What is plainly obvious is – from the perspective of a child at Ashley – being locked in their room for much of the day is torturous.

I note and encourage recent efforts to improve the situation:

  • New management is now in place, along with new child centred therapeutic specialist advice.
  • New staff are being imported from interstate and recruited locally.

These efforts are welcome. However, they have not yet resulted in children returning to a normal routine.

The lockdowns join the litany of evidence, including the harrowing stories bravely shared by victim-survivors during hearings of Tasmania’s Commission of Inquiry, demonstrating our model of youth detention is not therapeutic, and is not safe for children.

The fact is our entire youth justice model – which permits children as young as 10 being arrested and taken into custody; children regularly being denied bail and sent to a punitive detention model because they have no home or safe place to stay; and little investment in prevention initiatives and alternatives to detention – is not fit for purpose and does not make our community safer. It also ignores the rights of Aboriginal children to remain in community and connected to culture.
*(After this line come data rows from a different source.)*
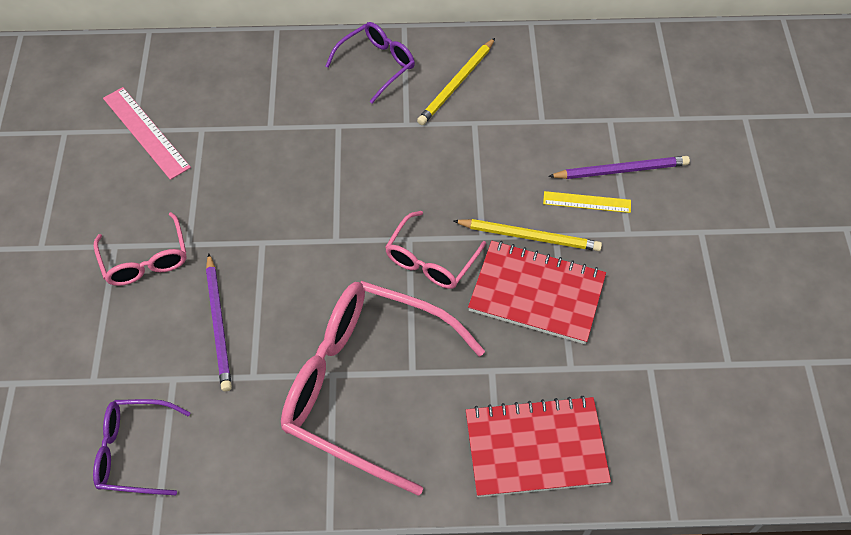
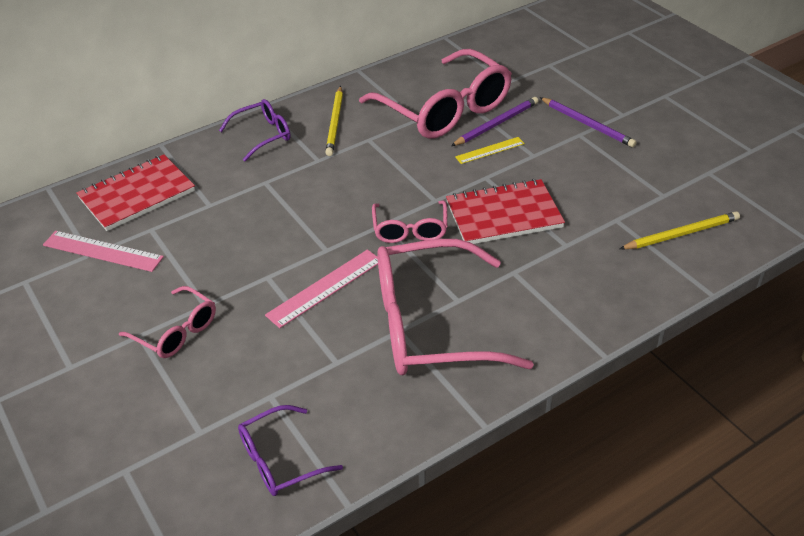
camera: 30 degrees left, 15 degrees down
purple pencil [206,253,232,391] -> purple pencil moved to [540,97,637,147]
purple glasses [326,22,415,103] -> purple glasses turned 45 degrees clockwise [219,99,291,161]
yellow pencil [453,219,602,251] -> yellow pencil moved to [619,211,740,249]
red notebook [466,396,611,497] -> red notebook moved to [76,154,195,231]
none -> pink ruler [265,249,378,328]
none -> pink glasses [359,49,512,139]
Internationally, holistic, therapeutic, culturally appropriate and community-based approaches have been proven to change the life trajectory for children and their families.

The Tasmanian Government has committed to reform, including closing Ashley, and transitioning to a new model of youth justice including therapeutic detention as a last resort for children aged 14 and above.

These welcome announcements now require the urgent additional focus of our leaders and decision makers to ensure the depth of policy work, change management, consultation and investment that is required to ensure real change occurs. Our aim needs to be supporting children to thrive and preventing their interaction with the youth justice system in the first place. Detention must only ever be an absolute last resort.

While I agree that Ashley must close as soon as possible, its immediate closure with no thought as to where children currently detained by court order should go, is not a rights-based solution.

I am advised that immediate closure would currently result in children being detained at Risdon Prison – resulting in a further breach of their human rights.

Real and lasting change that upholds the rights of children in detention requires the following:

  • Immediately bolster current efforts on the ground at Ashley, with an immediate commitment to “over staffing” so there are always more staff than are strictly required available to work. All efforts to instigate a therapeutic approach should continue at Ashley until a new detention model is agreed.
  • Rethink detention, including exploring alternatives like small, home-like facilities heavy on therapeutic intervention and integrated child and family supports with varying levels of security in response to the individual needs of children.

My full submission to Government on reforming the youth justice system is on my website:

A system that prioritises the needs of children, to help them grow, learn and thrive and have a great life will have lasting benefits for children and will ultimately make our communities safer.